According to the release, the Ministry of Education has received “clear and compelling public health guidance to inform the delivery of instruction for boards for the 2020-2021 school year.” The release notes that these decisions are adaptable to changing public health situations and were based on “the rigorous and data-informed guidance of leading medical, epidemiological and paediatric leaders in the province.”
“Based on the current data, we are seeing that overall instances of COVID-19 are declining in Ontario. When considering the health of the whole child, and as long as this trend continues, we believe that with the appropriate measures and strategies in place to handle potential outbreaks and prevent spread, schools are expected to be a safe place for Ontario’s students and staff who attend in person,” said Dr. David Williams, chief medical officer of health. “We will continue to closely monitor the situation to ensure the safety of students and staff and will be prepared to transition to alternative options should circumstances change.”
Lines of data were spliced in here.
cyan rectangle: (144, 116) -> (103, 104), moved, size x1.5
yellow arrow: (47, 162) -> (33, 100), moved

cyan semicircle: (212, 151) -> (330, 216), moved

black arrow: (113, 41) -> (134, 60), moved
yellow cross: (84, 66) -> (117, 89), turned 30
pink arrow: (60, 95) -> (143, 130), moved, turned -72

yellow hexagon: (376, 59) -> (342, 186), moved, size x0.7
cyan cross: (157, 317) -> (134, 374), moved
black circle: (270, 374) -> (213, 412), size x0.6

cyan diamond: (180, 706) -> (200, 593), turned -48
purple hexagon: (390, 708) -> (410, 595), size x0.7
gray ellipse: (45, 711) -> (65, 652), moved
“As a society, we’ve made an important shift in the dialogue about our children and the adverse health impacts of school closures,” says Dr. Ronald Cohn, president and CEO of SickKids. “While we recognize that COVID-19 will be with us for some time, continuing to stay home from school has become untenable for many children, youth and families. Effective, evidence-based strategies can help promote the safety of students, teachers, school staff and families as they return to school.”
The release goes on to state that the Ministry of Education will continue working closely with public health and school boards to monitor and report on the health status of school communities, which is part of the government’s outbreak management plan. This plan, which was developed with the Ministry of Education, the Ministry of the Solicitor General and the Ministry of Health, outlines clear protocols and authorities of the multiple agencies and organizations involved in the public health landscape. In the event of positive cases of COVID-19 among students, parents, teachers or other staff, these protocols will enable immediate action by health and education sector officials to identify, track and mitigate the spread of COVID-19 in the education system. Every school board will have communication protocols in place to keep families informed.